▸ **Exercise**: Carry the interview on innovation superclusters forward from its last answer, writing what comes next in the same question-and-answer form.

## begin Passage

A string of big policy announcements are expected from Prime Minister Justin Trudeau’s government this spring, including a major revamp of anti-terrorism measures from Public Safety Minister Ralph Goodale and a long-term military spending plan from embattled Defence Minister Harjit Sajjan.
The biggest economic initiative slated to be launched before Parliament’s summer break is the competition for a slice of $950 million the federal government has earmarked for so-called “innovation superclusters.” Groups of corporations, research institutions and other players will be invited to pitch their plans for creating job-creating activity in sectors like advanced manufacturing, the agri-food business, and environmental, digital, and health-science technologies.
Innovation Minister Navdeep Bains is in charge of the superclusters file, and he spoke with Maclean’s about the concept, and its critics, last week.
From our politics podcast: Navdeep Bains on ‘superclusters’
Q: Is the competition for the superclusters funding coming soon?
A: Yes. We’ll be launching that in a matter of weeks. Obviously in the budget we committed to an additional $150 million on top of the $800-million commitment that we had made. So it’s a priority for our government and we’re looking forward to engaging academia, industry, different levels of government, and civil society, as we proceed.
Q: How long will it be before we’ll actually see you deciding on which supercluster proposals to to support?
A: We’ll come out with the specific criteria. It’s going to be an open competition and we’ll talk about timelines at that time as well.
Q: How many superclusters will you be funding?
A: The vision is around three to five, to be focused in identifying the best possible solutions, the best possible submissions.
Q: I spoke with Finance Minister Bill Morneau, before he tabled his March budget, about how the government is shifting from easily understood measures, like the Canada Child Benefit and the middle-bracket tax cut that were in the 2016 budget, to longer-term strategic policies, like what you’re spearheading. I wonder if you’ve turned your mind to the sales job for superclusters. It seems relatively easily to explain, say, a new parental benefit or a tax cut. How do you persuade people that an industrial-policy push is going to help them or their kids?
A: This definitely is new, smart industrial policy. It’s really a focus on innovation and a skills plan. We’ve identified key areas of growth both in Canada and globally as well. And what we’re telling Canadians is that we’re focusing on them. I think it’s really easy to articulate when we talk about it through the lens of how they deal with their anxieties, about their prospects in terms of the skill sets they need to succeed today, about the skill sets their children may need to succeed going forward. It’s a recognition that there’s a lot of change taking place in the job market.
Q: Critics of your approach say it amounts to reverting to governments trying to pick economic winners. How do you respond to that? Even before you get started, you’ve already listed the sectors in which you see the most potential for growth. Isn’t there a picking-winners element to this?
A: Those sectors are based on where the growth projections are, based on the feedback we received from industry. We’re in a global innovation race. It’s a partnership model. It means academia, government, the private sector, all come together to address challenges in society, to invest in research and development. Our focus is on key sectors where there are opportunities. It’s not about government prescribing innovation. It’s about us saying that we want to be a meaningful partner and work with with private sector, work with industry, work with academia and civil society, and be a partner at the table.

## end Passage
## begin Raw data

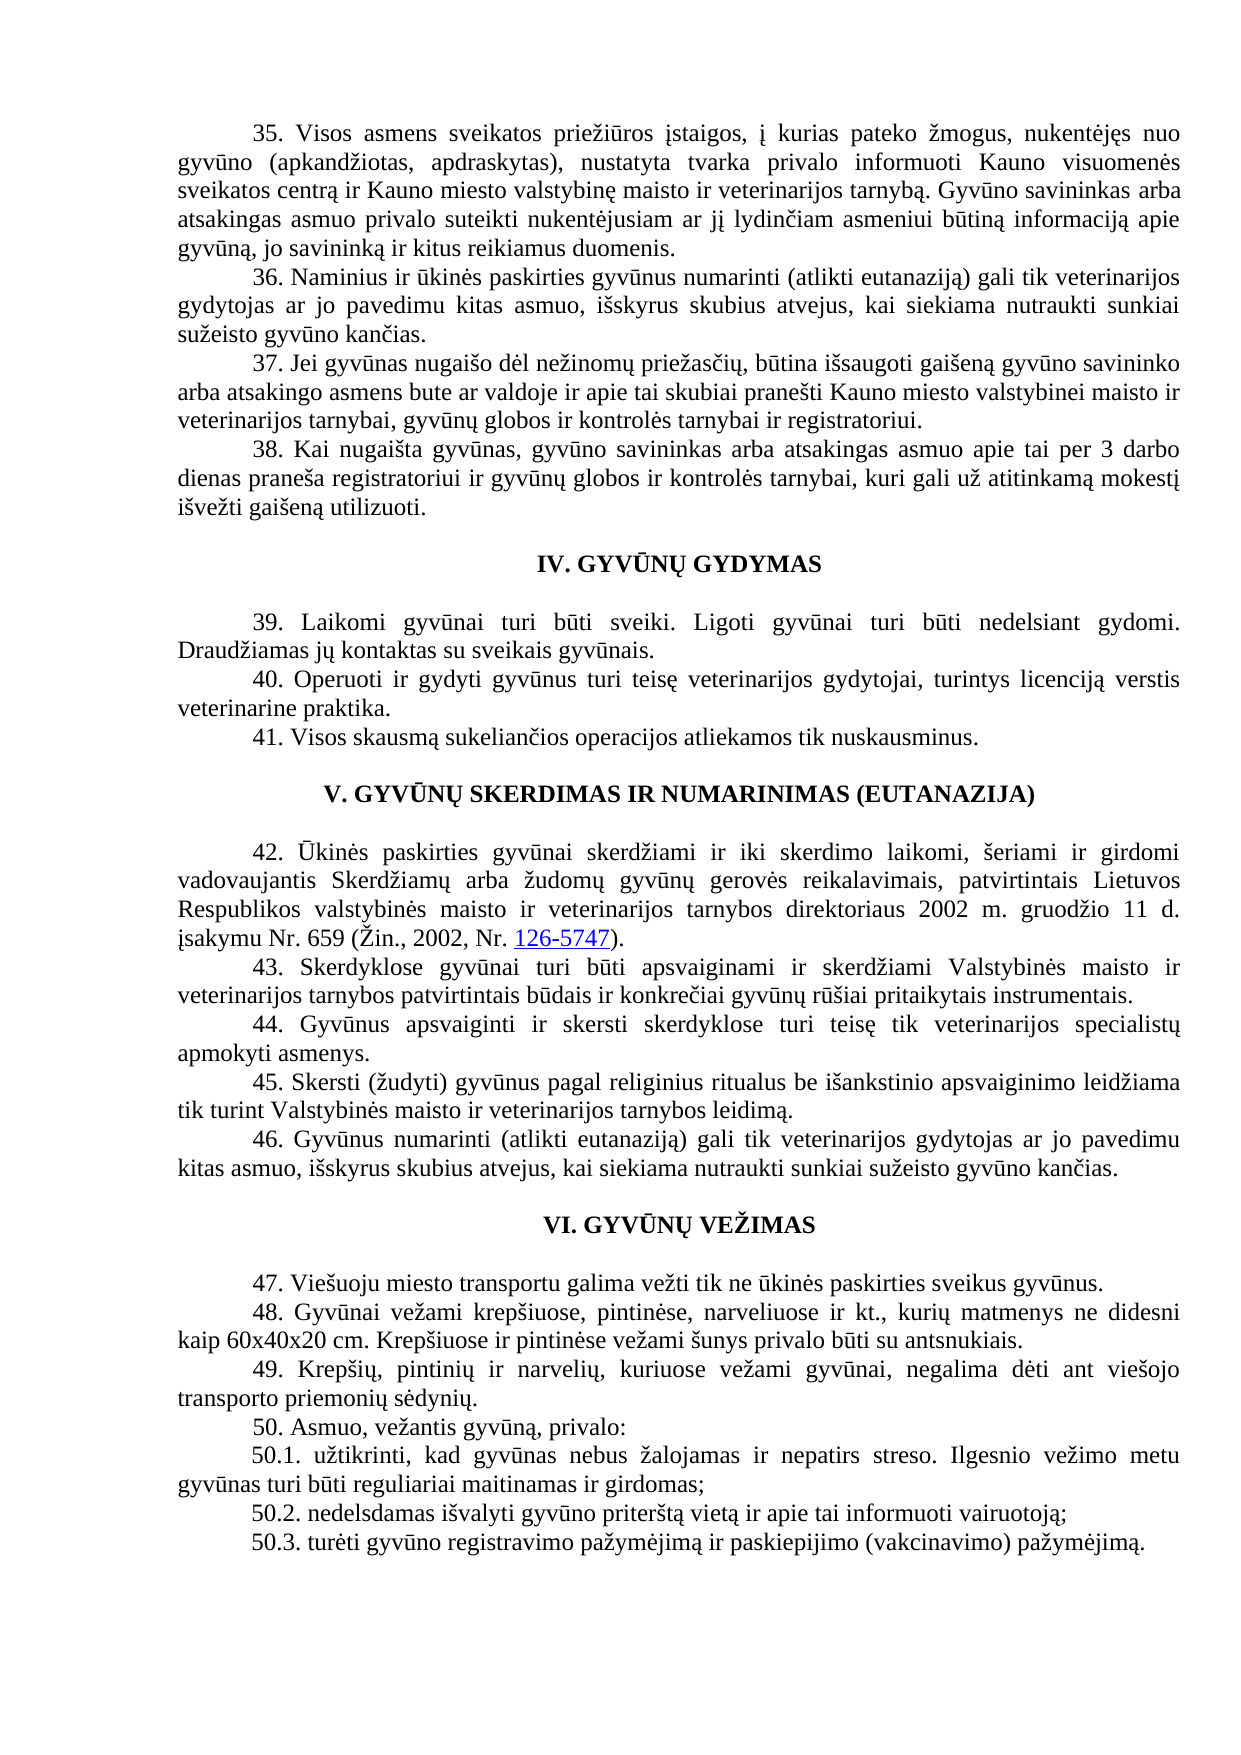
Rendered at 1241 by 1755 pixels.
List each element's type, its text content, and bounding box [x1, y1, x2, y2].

## end Raw data

▸ **The response**:
Q: The recently released report of the Fundamental Science Review Panel, headed by former University of Toronto president David Naylor, recommended a renewed commitment to letting universities pursue fundamental science that isn’t directly linked to research priorities set out by government. Doesn’t that contrast or even conflict with the approach you’re talking about?
A: No, I think if you look at the innovation ecosystem, science is a big component, but also we recognize it’s about getting these ideas to market more quickly, it’s about commercializing these ideas, it’s about generating revenue and creating jobs and wealth and opportunities for Canadians. So clearly you can’t have one without the other and they’re both critical parts of the innovation ecosystem.
Q: So you think it’s possible to let universities go their own way on basic science, pursue the stuff they think is interesting, without worrying too much more commercial applicability, and still have that linkage between science and industry?
A: I think academic institutions understand that they need to partner up and work very well with industry. Many of them are playing a leadership role already in this area, about encouraging more research but also better collaboration with industry. It’s again about collaboration, it’s about partnership. And often that’s where a lot of these solutions come from.
Q: Isn’t the superclusters approach, because it tends to look for scale, likely to favour big institutions and big companies, as opposed to small- or medium-sized companies and smaller institutions like community colleges?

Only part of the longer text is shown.